* Action item *
Find every line of the records that has "Příloha" and return it.

*** Opening Source material ***

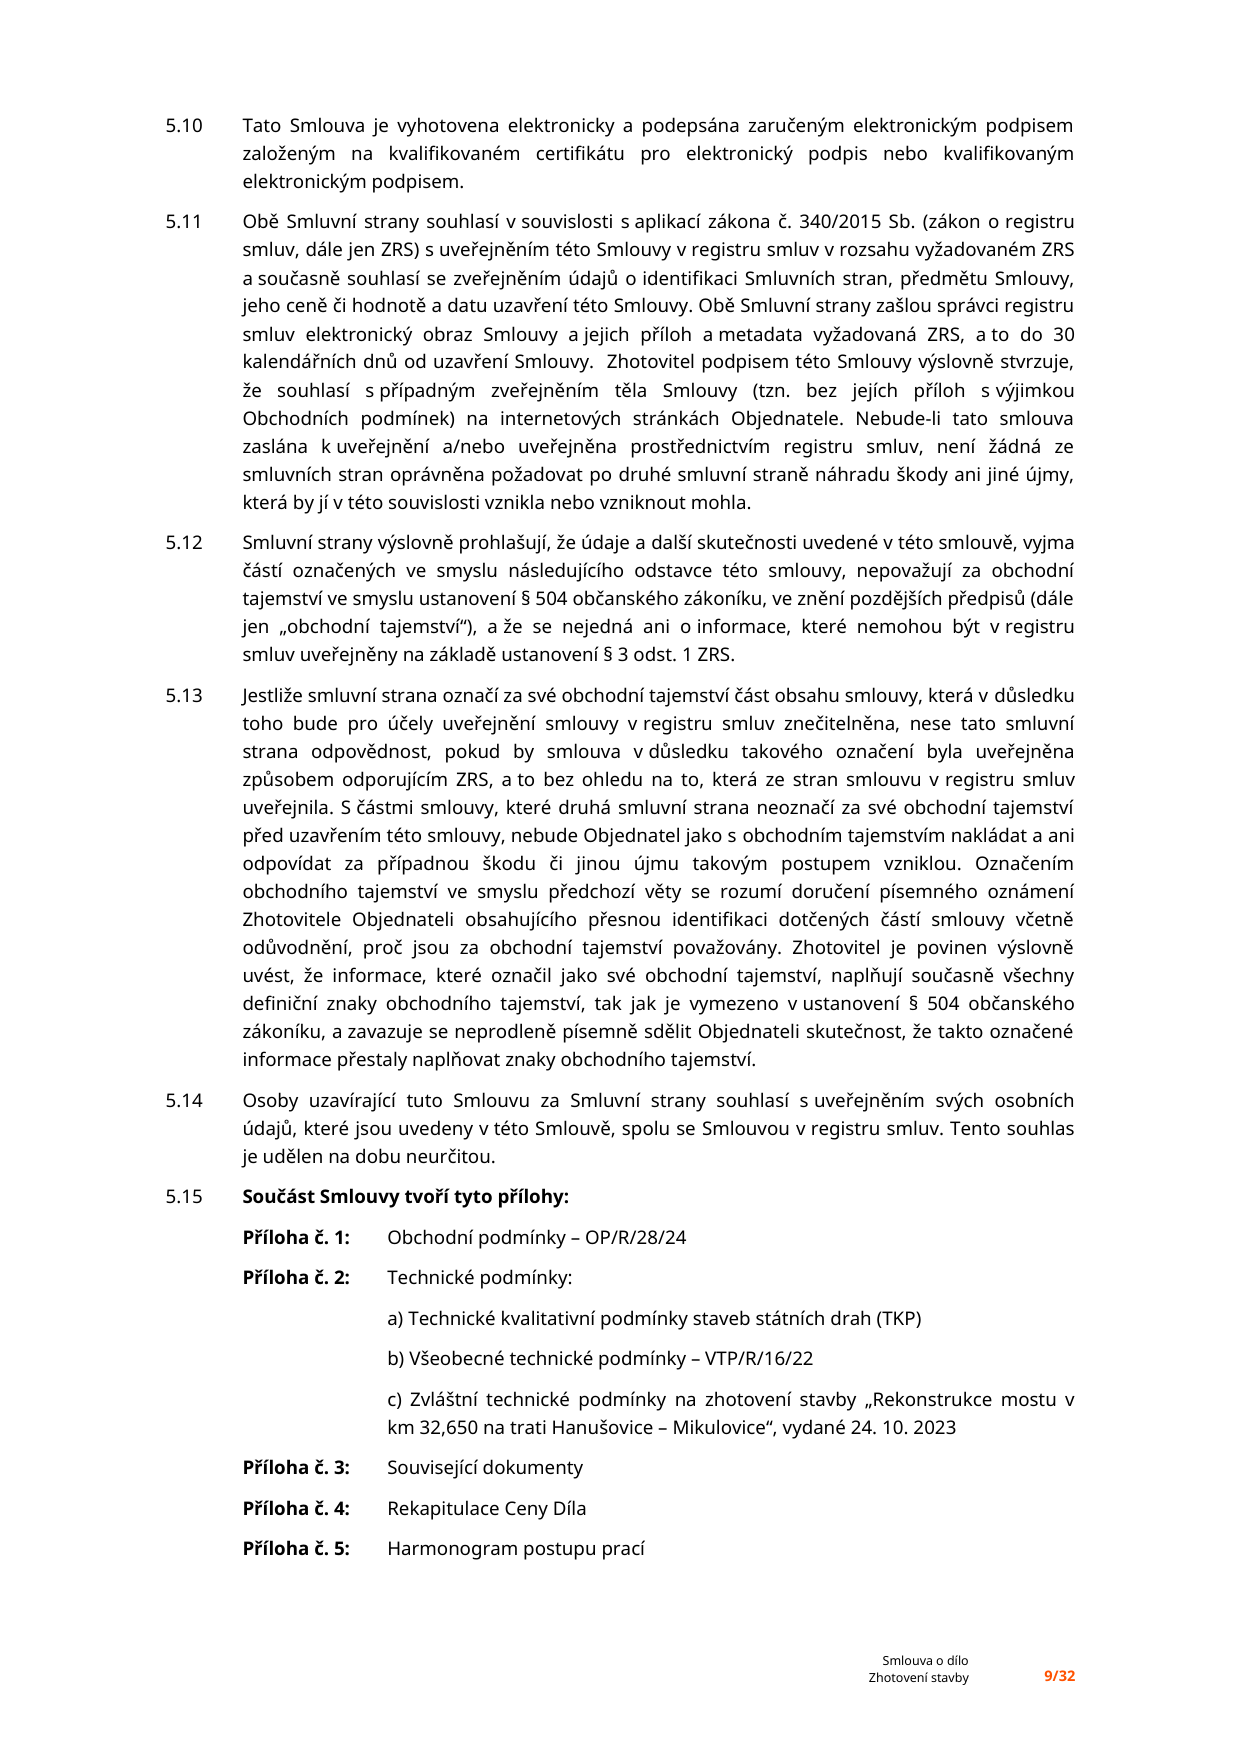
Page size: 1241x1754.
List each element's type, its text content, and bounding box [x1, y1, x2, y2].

text Příloha č. 1: Obchodní podmínky – OP/R/28/24 [242, 1224, 1075, 1249]
text Smluvní strany výslovně prohlašují, že údaje a další skutečnosti uvedené v této smlouvě, vyjma částí označených ve smyslu následujícího odstavce této smlouvy, nepovažují za obchodní tajemství ve smyslu ustanovení § 504 občanského zákoníku, ve znění pozdějších předpisů (dále jen „obchodní tajemství“), a že se nejedná ani o informace, které nemohou být v registru smluv uveřejněny na základě ustanovení § 3 odst. 1 ZRS. [165, 529, 1075, 667]
text Osoby uzavírající tuto Smlouvu za Smluvní strany souhlasí s uveřejněním svých osobních údajů, které jsou uvedeny v této Smlouvě, spolu se Smlouvou v registru smluv. Tento souhlas je udělen na dobu neurčitou. [165, 1087, 1075, 1168]
text b) Všeobecné technické podmínky – VTP/R/16/22 [387, 1346, 1075, 1371]
text Příloha č. 3: Související dokumenty [242, 1454, 1075, 1480]
text Tato Smlouva je vyhotovena elektronicky a podepsána zaručeným elektronickým podpisem založeným na kvalifikovaném certifikátu pro elektronický podpis nebo kvalifikovaným elektronickým podpisem. [165, 112, 1075, 194]
text Součást Smlouvy tvoří tyto přílohy: [165, 1183, 1075, 1209]
text Obě Smluvní strany souhlasí v souvislosti s aplikací zákona č. 340/2015 Sb. (zákon o registru smluv, dále jen ZRS) s uveřejněním této Smlouvy v registru smluv v rozsahu vyžadovaném ZRS a současně souhlasí se zveřejněním údajů o identifikaci Smluvních stran, předmětu Smlouvy, jeho ceně či hodnotě a datu uzavření této Smlouvy. Obě Smluvní strany zašlou správci registru smluv elektronický obraz Smlouvy a jejich příloh a metadata vyžadovaná ZRS, a to do 30 kalendářních dnů od uzavření Smlouvy. Zhotovitel podpisem této Smlouvy výslovně stvrzuje, že souhlasí s případným zveřejněním těla Smlouvy (tzn. bez jejích příloh s výjimkou Obchodních podmínek) na internetových stránkách Objednatele. Nebude-li tato smlouva zaslána k uveřejnění a/nebo uveřejněna prostřednictvím registru smluv, není žádná ze smluvních stran oprávněna požadovat po druhé smluvní straně náhradu škody ani jiné újmy, která by jí v této souvislosti vznikla nebo vzniknout mohla. [165, 209, 1075, 514]
text Příloha č. 5: Harmonogram postupu prací [242, 1536, 1075, 1561]
text Příloha č. 2: Technické podmínky: [242, 1264, 1075, 1290]
text c) Zvláštní technické podmínky na zhotovení stavby „Rekonstrukce mostu v km 32,650 na trati Hanušovice – Mikulovice“, vydané 24. 10. 2023 [387, 1386, 1075, 1439]
text a) Technické kvalitativní podmínky staveb státních drah (TKP) [387, 1305, 1075, 1331]
text Jestliže smluvní strana označí za své obchodní tajemství část obsahu smlouvy, která v důsledku toho bude pro účely uveřejnění smlouvy v registru smluv znečitelněna, nese tato smluvní strana odpovědnost, pokud by smlouva v důsledku takového označení byla uveřejněna způsobem odporujícím ZRS, a to bez ohledu na to, která ze stran smlouvu v registru smluv uveřejnila. S částmi smlouvy, které druhá smluvní strana neoznačí za své obchodní tajemství před uzavřením této smlouvy, nebude Objednatel jako s obchodním tajemstvím nakládat a ani odpovídat za případnou škodu či jinou újmu takovým postupem vzniklou. Označením obchodního tajemství ve smyslu předchozí věty se rozumí doručení písemného oznámení Zhotovitele Objednateli obsahujícího přesnou identifikaci dotčených částí smlouvy včetně odůvodnění, proč jsou za obchodní tajemství považovány. Zhotovitel je povinen výslovně uvést, že informace, které označil jako své obchodní tajemství, naplňují současně všechny definiční znaky obchodního tajemství, tak jak je vymezeno v ustanovení § 504 občanského zákoníku, a zavazuje se neprodleně písemně sdělit Objednateli skutečnost, že takto označené informace přestaly naplňovat znaky obchodního tajemství. [165, 682, 1075, 1072]
text Příloha č. 4: Rekapitulace Ceny Díla [242, 1495, 1075, 1521]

*** Closing Source material ***

* Answer to the problem *
text Příloha č. 1: Obchodní podmínky – OP/R/28/24 [242, 1224, 1075, 1249]
text Příloha č. 3: Související dokumenty [242, 1454, 1075, 1480]
text Příloha č. 5: Harmonogram postupu prací [242, 1536, 1075, 1561]
text Příloha č. 2: Technické podmínky: [242, 1264, 1075, 1290]
text Příloha č. 4: Rekapitulace Ceny Díla [242, 1495, 1075, 1521]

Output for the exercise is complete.